* _Задания_:
#1 Кем, согласно тексту об архитектуре Новосибирска, был концептуально задуман Дом науки и культуры?
#2 Продолжите текст об архитектуре Новосибирска, начав сразу после его последнего предложения.

* _Текст_:
Академгородок? — Набор хрущевок, хрущевский микрорайон в лесу, и все. Понятно, что у нас есть конструктивистские суперобъекты — Дом науки и культуры, нынешний оперный театр, ж/д вокзал — этим все и ограничивается, больше никаких прорывов. Ну эстетирующий стоквартирный. Все остальное — это «промка», индустриальная архитектура. Вот она формально и повлияла на новосибирских «бумажников». Но к этому, понимаешь, серьезно относиться западло.

Ты живешь в этом окружении, но как художник и как архитектор не можешь быть с ним согласен. От этого и ирония, присущая нашим проектам. Да, мы говорим, пусть с черным юмором, но обязательно с юмором — и вот это сразу создает дистанцию. Да, мы в мрачняке, но мы смеемся над этим. Более того, мы смеемся и сами над собой, и одновременно над столичным рафинированным эстетизмом — над тем, что у них там такая красота, все в рюшечках, в оборочках.

— Мне кажется, в твоих работах оперного театра становится все больше и больше. Понятно, что ты целишь по главному символу города, изобретательно обыгрывая его, вписывая его черт знает в какой контекст. Это уже не просто черный юмор, а какое‑то разухабистое веселье, карнавальное осмеяние святыни...

— Отчасти это об утраченной в 20—30-­е годы авангардистской мечте. Так, как этот Дом науки и культуры концептуально задумывался Трауготом Бардтом, мне кажется, круче в разы, чем синтетический театр Мейерхольда. А потом это все функционально и формально превратилось просто в оперный театр. Купол, внутри должны были быть космистские проекции, не функционирует; подвал с огромны­ми бассейнами не функционирует; сцена, через которую должны были проходить демонстрации с бронетехникой и с огромным количеством трудящихся, — не работает... Это вызывает такую саркастическую реакцию и желание еще более усилить фантастич­ность, которая в этот проект была заложена, но не реализована. Эта нереализованность и вызывает в голове такую фантасмагорическую архитектуру. Это рефлексия на то, что не было реализовано, плач по несостоявшемуся и смех над всем тем, что в итоге вышло.

(Сохранённые записи)
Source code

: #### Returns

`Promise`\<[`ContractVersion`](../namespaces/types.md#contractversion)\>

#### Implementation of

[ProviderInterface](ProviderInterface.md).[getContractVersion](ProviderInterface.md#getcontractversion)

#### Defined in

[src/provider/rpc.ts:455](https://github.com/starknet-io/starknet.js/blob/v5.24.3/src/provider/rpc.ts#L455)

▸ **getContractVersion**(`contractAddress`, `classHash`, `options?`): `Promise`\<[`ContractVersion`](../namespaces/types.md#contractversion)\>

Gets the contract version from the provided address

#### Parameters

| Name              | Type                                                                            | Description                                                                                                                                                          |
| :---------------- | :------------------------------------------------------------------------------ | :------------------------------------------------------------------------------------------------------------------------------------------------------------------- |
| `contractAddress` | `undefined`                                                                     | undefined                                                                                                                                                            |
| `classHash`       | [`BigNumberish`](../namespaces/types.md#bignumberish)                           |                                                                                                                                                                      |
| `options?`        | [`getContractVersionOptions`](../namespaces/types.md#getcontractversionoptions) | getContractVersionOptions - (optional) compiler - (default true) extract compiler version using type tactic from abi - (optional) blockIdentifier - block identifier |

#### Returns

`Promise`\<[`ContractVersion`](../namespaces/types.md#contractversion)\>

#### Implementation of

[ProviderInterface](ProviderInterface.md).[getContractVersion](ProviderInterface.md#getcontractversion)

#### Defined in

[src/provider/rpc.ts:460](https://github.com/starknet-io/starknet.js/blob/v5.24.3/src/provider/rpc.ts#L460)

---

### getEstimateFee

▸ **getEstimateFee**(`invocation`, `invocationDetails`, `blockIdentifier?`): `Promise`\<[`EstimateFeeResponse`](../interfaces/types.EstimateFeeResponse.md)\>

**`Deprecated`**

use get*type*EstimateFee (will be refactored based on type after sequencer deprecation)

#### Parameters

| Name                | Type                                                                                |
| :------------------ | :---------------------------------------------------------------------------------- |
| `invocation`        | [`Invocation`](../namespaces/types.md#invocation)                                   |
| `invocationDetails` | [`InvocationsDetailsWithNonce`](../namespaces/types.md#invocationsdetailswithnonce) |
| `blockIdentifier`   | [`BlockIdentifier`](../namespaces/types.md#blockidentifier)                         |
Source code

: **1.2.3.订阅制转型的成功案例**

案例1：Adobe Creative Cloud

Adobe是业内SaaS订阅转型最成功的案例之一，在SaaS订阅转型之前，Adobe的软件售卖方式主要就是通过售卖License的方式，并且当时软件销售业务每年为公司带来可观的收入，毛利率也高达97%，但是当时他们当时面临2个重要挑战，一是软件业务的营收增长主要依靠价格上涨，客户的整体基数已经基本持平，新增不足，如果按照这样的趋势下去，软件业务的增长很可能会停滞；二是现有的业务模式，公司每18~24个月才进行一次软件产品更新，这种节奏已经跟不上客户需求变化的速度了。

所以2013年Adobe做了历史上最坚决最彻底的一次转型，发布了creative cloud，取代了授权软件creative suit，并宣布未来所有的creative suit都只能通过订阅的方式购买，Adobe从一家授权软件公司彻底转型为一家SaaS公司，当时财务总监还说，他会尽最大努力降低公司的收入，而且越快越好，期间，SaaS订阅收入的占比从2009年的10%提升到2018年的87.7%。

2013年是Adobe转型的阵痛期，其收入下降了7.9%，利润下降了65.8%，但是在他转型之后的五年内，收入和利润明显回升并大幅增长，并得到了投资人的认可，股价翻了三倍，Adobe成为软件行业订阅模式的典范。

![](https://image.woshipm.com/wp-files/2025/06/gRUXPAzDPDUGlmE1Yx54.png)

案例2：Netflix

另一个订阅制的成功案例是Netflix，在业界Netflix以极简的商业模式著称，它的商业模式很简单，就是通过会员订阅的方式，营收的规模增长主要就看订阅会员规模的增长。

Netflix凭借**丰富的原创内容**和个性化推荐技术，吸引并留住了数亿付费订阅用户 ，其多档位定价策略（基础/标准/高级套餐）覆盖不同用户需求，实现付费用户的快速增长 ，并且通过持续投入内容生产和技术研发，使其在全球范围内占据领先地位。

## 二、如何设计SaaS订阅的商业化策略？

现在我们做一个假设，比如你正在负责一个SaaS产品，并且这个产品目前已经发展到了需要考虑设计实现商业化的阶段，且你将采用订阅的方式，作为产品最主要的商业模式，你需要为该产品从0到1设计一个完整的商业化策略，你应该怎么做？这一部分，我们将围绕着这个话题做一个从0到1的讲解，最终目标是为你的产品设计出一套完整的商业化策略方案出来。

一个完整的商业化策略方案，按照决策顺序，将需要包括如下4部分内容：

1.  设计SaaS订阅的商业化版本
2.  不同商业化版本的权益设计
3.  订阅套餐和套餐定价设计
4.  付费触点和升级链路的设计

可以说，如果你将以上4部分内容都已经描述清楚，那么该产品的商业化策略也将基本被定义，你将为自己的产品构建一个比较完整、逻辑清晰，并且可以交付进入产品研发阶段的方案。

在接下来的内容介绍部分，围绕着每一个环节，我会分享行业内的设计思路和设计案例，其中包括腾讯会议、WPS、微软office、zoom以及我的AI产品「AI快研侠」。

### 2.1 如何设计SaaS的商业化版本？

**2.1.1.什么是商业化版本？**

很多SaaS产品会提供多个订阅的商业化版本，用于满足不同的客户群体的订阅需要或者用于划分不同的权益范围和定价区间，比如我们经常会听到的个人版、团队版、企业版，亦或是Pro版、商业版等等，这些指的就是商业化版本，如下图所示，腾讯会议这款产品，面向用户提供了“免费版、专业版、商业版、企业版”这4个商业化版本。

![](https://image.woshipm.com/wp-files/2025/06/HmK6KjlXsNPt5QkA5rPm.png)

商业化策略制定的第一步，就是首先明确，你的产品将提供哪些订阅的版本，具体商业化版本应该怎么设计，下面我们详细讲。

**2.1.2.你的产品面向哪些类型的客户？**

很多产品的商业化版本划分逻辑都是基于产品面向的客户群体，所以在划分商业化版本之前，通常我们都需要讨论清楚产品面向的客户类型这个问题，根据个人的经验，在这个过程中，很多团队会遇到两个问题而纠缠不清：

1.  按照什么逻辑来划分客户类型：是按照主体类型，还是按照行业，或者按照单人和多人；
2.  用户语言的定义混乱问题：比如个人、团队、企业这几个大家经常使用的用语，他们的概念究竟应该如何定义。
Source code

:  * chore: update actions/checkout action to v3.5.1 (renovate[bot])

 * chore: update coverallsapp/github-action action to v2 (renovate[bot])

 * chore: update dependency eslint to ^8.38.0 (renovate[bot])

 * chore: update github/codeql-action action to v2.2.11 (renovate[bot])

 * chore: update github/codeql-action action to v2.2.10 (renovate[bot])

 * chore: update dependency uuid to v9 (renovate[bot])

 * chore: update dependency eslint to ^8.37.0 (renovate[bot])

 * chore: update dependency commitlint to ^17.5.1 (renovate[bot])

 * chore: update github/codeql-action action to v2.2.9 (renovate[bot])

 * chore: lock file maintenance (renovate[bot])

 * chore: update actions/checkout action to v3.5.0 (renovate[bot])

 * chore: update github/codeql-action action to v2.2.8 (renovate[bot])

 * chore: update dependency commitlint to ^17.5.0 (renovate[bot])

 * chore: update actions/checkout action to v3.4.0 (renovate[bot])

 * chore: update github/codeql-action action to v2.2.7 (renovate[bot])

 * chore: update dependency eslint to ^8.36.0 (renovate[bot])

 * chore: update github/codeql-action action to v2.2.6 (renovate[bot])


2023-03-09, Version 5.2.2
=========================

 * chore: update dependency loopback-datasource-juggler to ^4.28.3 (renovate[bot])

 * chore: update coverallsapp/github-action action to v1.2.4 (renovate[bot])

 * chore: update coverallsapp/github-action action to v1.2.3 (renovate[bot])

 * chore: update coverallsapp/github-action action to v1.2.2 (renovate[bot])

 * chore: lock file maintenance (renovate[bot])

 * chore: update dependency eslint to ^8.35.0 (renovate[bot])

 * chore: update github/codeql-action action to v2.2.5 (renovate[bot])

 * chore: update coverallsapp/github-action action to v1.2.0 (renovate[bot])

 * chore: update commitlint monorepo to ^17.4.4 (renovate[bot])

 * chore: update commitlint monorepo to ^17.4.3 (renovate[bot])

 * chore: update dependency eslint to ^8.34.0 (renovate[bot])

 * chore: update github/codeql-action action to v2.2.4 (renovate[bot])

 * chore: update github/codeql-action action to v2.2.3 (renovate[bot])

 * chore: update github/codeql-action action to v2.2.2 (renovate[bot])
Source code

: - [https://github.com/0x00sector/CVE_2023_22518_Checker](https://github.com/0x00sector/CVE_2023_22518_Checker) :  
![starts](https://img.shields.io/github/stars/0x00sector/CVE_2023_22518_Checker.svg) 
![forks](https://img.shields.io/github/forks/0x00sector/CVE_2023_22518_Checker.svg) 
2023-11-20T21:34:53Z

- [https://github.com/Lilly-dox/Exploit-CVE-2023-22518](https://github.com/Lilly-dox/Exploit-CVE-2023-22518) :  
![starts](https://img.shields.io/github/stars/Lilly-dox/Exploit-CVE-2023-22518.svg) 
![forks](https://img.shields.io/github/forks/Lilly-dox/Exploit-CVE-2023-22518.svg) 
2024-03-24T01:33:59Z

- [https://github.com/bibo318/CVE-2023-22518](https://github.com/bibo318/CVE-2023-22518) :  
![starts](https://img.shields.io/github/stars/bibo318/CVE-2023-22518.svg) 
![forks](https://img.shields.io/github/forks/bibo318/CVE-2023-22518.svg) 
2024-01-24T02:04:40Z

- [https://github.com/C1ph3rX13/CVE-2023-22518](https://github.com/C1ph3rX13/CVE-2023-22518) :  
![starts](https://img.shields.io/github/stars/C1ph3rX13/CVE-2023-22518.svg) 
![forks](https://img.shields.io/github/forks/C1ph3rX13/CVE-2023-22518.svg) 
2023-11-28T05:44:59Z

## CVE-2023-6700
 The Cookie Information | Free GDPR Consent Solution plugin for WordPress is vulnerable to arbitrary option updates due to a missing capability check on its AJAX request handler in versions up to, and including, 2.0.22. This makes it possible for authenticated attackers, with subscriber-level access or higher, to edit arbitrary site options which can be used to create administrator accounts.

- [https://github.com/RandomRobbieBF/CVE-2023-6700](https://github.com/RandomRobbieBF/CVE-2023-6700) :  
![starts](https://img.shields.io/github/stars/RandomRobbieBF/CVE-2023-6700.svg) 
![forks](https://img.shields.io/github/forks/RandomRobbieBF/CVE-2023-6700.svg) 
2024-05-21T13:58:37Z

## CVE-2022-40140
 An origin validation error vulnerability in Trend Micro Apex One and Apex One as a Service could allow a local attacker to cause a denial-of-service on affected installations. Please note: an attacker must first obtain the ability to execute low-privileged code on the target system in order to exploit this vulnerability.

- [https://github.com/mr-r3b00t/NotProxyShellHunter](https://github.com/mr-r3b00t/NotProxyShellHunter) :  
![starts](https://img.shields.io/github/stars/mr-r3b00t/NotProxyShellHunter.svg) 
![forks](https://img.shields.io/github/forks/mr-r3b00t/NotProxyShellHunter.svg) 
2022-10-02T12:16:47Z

* _Ответы_:
#1 Трауготом Бардтом.

#2
— То есть такой гоголевский смех сквозь слезы?

— Да, что-­то вроде этого.

— Смотри, вот Хан-Магомедов в коротком предисловии к книжечке про новосибирскую невозможную архитектуру пишет про то, что бумажники-архитекторы, то есть и новосибирские в том числе, стояли буквально на пороге открытий, были готовы явить миру новые формы и вообще перевернуть все представление об архитектуре. Но не состоялось, не сложилось. А вы сами ощущали этот порог? Что можете перевернуть мир?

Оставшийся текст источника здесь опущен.